Chapter Three — We Were So Damned Polite. About how we decided to attend a workshop and how we ended up at Iowa, with some digressions into the history of the Workshop and the “workshop model.” Along the way, we explore such things as the tensions between an organized, academy-based workshop, complete with a formal application process, and the traditional view of the “artist” as a rough-hewn boho outsider.
Chapter Four — Say Yes to Everything! This chapter is devoted to the creative process: how we write, how we dither, how we deal with blocks, and much more. In this chapter we also explore the question of whether writing can be taught at all. Still more patterns emerge around the matter of this creative process. As different as we may all be, the processes that writers use to get from blank page to finished work are remarkably similar, with distinct stages. Much of success in writing seems to depend on trusting this process and letting it work for you, and in this chapter we discuss this at length.

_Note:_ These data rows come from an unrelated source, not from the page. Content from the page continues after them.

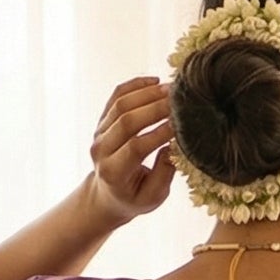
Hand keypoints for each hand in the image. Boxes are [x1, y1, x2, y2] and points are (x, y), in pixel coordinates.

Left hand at [88, 76, 175, 226]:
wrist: (107, 194)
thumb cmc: (135, 197)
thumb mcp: (153, 197)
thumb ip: (164, 173)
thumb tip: (175, 144)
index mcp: (113, 172)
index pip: (136, 147)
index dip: (158, 134)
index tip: (180, 125)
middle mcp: (101, 149)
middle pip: (126, 121)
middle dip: (155, 108)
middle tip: (179, 100)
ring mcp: (99, 132)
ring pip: (121, 104)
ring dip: (147, 93)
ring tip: (171, 89)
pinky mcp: (102, 120)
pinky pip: (116, 96)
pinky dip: (135, 85)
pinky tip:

Chapter Five — Light the Torches, Get the Monster! About our first year in Iowa City, our experiences in workshops classes, our fears and doubts, and what we learned about writing and about ourselves as writers. We formed friendships that first year, some that have lasted to the present day, some that lasted a week or two, if that. In this chapter, we also explore the role of community in a writer’s life, and how for most of us the real workshop was conducted in discussions with our colleagues over beers at the Mill or one of Iowa City’s other fine watering holes. Of course, these alliances became rather strained as we all began to compete for a limited number of assistantships and fellowships for the next year….
Chapter Six — The Craft Thing. Here we focus on the second year. Aid decisions having been made, we lick our wounds, toughen up a bit, and settle down to write. In this chapter we also consider more closely the “workshop method” and how the Workshop prepared us, or didn’t, for the cold, cruel world “out there.” We also discuss the “workshop culture” in more depth. Contrary to the Workshop’s reputation as a cut-throat haven for careerists, most of us recall an overall sense of collegiality at work there. Writers need to be a part of a community to thrive, and what Iowa may have provided above all was that community.
Chapter Seven — Heartbreak and Mono. The cold, cruel world at last. In this chapter, we explore how we survived those first tough years after Iowa. Separated from a community that had sustained us for two years or more, suddenly we’re on our own. This can be the most difficult time in a young writer’s career. We discuss strategies for sticking with it, and how some of us made the decision to move on. That said, while a handful of us did give up writing at least for a time to pursue careers in law, business, technology, and other realms, every one of us is back at it.